The apples did not fall far from the blockchain tree.

In February, crypto-fanatic Howard Lutnick, 63, stepped down as chairman and CEO of Cantor Fitzgerald after being confirmed as the US Secretary of Commerce. In his stead, his 27-year-old son Brandon took over as chairman and his 28-year-old son Kyle was elevated to executive vice chairman. On Wednesday, with the younger Lutnicks at the wheel, the investment bank announced a multibillion-dollar bitcoin acquisition project in partnership with Tether, Bitfinex and SoftBank. If you are so inclined, you can own a piece of it.

No Need for a Wallet

The new venture, dubbed Twenty One, will go public via a Cantor-owned special purpose acquisition company (SPAC).
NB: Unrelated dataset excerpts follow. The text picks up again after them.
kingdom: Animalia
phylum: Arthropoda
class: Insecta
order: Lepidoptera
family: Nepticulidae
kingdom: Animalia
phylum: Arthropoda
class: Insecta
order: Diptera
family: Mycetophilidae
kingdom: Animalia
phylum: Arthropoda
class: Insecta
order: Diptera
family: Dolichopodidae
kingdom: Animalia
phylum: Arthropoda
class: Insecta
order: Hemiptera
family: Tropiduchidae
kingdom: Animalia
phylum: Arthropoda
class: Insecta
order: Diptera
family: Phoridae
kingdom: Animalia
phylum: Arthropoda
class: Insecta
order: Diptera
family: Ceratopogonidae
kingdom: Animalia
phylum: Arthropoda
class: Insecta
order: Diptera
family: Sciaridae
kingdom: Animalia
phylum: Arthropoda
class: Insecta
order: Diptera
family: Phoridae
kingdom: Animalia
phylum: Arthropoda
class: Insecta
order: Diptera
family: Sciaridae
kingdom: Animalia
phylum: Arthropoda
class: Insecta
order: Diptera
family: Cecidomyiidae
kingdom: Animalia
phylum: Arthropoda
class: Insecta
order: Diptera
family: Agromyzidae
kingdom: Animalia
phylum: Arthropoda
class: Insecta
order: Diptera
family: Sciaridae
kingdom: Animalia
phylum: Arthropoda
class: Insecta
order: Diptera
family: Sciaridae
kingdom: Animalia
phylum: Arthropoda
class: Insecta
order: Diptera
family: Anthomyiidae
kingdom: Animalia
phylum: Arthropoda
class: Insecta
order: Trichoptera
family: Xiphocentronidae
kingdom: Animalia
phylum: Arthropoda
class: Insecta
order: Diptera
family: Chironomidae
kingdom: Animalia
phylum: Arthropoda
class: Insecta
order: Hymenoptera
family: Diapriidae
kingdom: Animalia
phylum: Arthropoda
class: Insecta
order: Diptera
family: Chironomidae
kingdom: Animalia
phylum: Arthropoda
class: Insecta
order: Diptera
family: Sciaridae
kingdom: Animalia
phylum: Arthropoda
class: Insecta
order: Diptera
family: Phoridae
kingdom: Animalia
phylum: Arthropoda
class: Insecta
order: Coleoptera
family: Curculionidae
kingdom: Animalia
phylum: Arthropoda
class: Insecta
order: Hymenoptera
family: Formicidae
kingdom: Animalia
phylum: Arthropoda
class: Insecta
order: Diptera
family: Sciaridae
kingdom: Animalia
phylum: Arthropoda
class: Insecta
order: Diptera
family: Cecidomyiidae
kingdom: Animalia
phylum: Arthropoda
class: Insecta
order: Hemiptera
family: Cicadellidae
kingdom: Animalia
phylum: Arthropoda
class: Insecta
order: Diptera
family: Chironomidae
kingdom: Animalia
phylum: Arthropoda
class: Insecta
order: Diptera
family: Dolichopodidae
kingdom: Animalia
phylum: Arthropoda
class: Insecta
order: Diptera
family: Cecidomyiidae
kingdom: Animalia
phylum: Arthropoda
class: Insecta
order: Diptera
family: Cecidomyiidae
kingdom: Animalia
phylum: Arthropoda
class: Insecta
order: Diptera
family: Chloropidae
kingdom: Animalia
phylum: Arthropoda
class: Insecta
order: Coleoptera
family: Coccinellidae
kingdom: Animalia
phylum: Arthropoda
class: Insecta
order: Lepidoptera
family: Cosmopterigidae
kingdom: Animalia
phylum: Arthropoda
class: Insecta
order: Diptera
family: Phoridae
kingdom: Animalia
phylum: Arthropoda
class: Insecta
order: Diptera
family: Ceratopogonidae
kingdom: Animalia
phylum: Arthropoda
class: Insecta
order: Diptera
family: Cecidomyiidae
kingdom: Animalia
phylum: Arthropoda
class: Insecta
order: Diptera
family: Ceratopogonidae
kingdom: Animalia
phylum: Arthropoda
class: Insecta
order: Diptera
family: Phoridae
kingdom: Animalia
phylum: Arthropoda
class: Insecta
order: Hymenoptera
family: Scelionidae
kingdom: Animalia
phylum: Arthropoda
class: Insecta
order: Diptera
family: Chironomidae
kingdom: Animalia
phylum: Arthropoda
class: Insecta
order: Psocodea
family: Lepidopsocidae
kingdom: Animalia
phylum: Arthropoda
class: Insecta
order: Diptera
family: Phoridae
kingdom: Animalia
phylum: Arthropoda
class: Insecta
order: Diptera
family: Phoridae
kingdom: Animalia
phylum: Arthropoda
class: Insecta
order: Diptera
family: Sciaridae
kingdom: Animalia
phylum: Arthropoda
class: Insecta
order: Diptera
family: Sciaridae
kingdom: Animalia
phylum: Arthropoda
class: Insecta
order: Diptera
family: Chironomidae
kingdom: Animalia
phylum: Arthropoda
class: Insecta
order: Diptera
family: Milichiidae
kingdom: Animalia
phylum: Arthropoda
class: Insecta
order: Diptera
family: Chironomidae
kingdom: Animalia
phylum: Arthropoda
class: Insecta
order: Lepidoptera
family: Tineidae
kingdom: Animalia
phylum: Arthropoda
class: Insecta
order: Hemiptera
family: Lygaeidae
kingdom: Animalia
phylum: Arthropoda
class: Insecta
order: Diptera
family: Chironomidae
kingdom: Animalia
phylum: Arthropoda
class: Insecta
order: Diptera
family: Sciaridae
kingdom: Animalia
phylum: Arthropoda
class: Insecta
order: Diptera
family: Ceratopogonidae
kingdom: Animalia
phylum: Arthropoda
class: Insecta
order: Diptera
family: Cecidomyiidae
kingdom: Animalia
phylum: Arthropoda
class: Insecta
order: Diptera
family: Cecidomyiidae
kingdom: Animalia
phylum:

It will hold massive amounts of bitcoin, giving investors a way to own shares that offer exposure to bitcoin without requiring direct holdings.

The plan is to launch with 42,000 bitcoins, worth about $3.6 billion as of yesterday, with Tether pitching in $1.6 billion worth, Softbank $900 million and Bitfinex $600 million. The company said Wednesday it has agreements to raise an additional $585 million — including $350 million from a bond and $250 million from an equity sale — so it can purchase more bitcoin to beef up its digital war chest. This is not a new business strategy on its own, but the Twenty One venture sounds like it will have some unique features:

  • Michael Saylor’s Strategy (rebranded from MicroStrategy earlier this year) has amassed a giant holding of over half a million bitcoin, worth roughly $50 billion at current prices, since 2020. As the cryptocurrency’s value has risen (including this week, with some investors adopting it as a new potential safe haven), so has its price, which is up 19% this year — it is, however, down more than 25% from its November post-election spike that came after President Donald Trump’s victory triggered a wave of crypto enthusiasm.
  • As for the unique bit, Twenty One said it plans to push for bitcoin’s adoption by “supporting financial products built with and on” the cryptocurrency while also creating “bitcoin-focused content and media.” Basically it will be an advocacy organization for its own holdings, though what said content will look like is TBD (calling all crypto-bro content creators).

Put a Gamestop to It: Other companies — like Elon Musk-led Tesla, which has nearly $1 billion in digital assets, and meme stock GameStop, which said last month it plans to borrow $1.3 billion via convertible bonds, at least some of which will be spent on bitcoin — have added crypto to their portfolios. But, with Tesla down nearly 34% this year and Gamestop down almost 12%, it’s no silver bullet (some traders would tell you the real silver-bullet asset is gold).

Extra Upside

  • The Fine Print: The EU hit Apple and Meta with a combined €700 million ($791 million) in fines in the first penalties doled out under new fair competition rules meant to rein in Big Tech.
  • Undue South: Due to “macroeconomic uncertainty,” Southwest Airlines said Wednesday that it’s cutting flights this year.